The Indian Rose has an intoxicating aroma and I simply love it, I love to use it in my Indian Sweets or Desserts. The Gulab is the Indian name for Rose. So this Gulab ki Thandi Kheer is a chilled Rose Pudding.
Kheer is a simple Indian pudding traditionally made with rice, milk and sugar. For variations, the rice is replaced by other ingredients like poha, paneer, dal, sabudana, vermicelli. Well, there’s no end to the variations. One can minus the sugar and use stevia to make it sugar-free. To make it vegan use coconut milk. Truly the Kheer is versatile! Check out I have more than 25 kheers on this page.
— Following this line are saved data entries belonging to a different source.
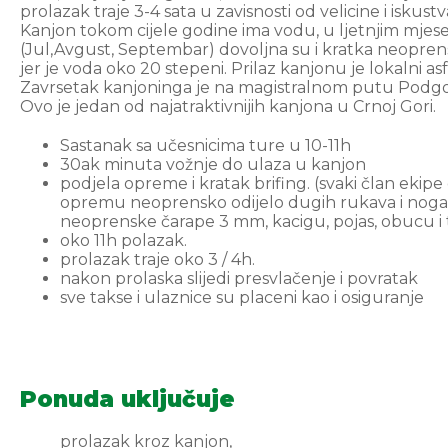
prolazak traje 3-4 sata u zavisnosti od velicine i iskust
Kanjon tokom cijele godine ima vodu, u ljetnjim mjes
(Jul,Avgust, Septembar) dovoljna su i kratka neopren
jer je voda oko 20 stepeni. Prilaz kanjonu je lokalni asf
Zavrsetak kanjoninga je na magistralnom putu Podgor
Ovo je jedan od najatraktivnijih kanjona u Crnoj Gori.
Sastanak sa učesnicima ture u 10-11h
30ak minuta vožnje do ulaza u kanjon
podjela opreme i kratak brifing. (svaki član ekipe 
opremu neoprensko odijelo dugih rukava i nog
neoprenske čarape 3 mm, kacigu, pojas, obucu i t
oko 11h polazak.
prolazak traje oko 3 / 4h.
nakon prolaska slijedi presvlačenje i povratak
sve takse i ulaznice su placeni kao i osiguranje
Ponuda uključuje
prolazak kroz kanjon,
Some traditional while some fusion.
Today’s kheer is a very rich kheer as it is sweetened with condensed milk, which makes it very creamy, it has grated cottage cheese which gives it an amazing taste, some nuts for that crunch and lastly some rose petals which not only makes it look pretty but also gives the kheer a wonderful heavenly aroma and taste.
Gulab ki Thandi Kheer
2 cups full-fat milk
1 tsp ghee
100 ml condensed milk or to taste
100 gms paneer, grated
1/2 tsp cardamom powder
2 tbsp rose water / few drops rose essence
1/4 cup rose petals
Boil the milk and simmer the flame and reduce it to little less than half.
Add condensed milk, ghee and let boil again.
Add grated paneer and cardamom, let boil once again.
Remove the kheer in a serving bowl.
Let the kheer reach room temperature, now add rose petals.
Add rose water or rose essence.
Mix well and place it in a refrigerator to chill.
Serve garnished with rose petals.
The Gulab ki Thandi Kheer was a part of my UP Thali which was made for The Thali and Platter Festival and my Day 3 post under the theme Make it Sweet. For Day 1, I posted Royal Custard and Pineapple Jar Cakes was the Day 2 post.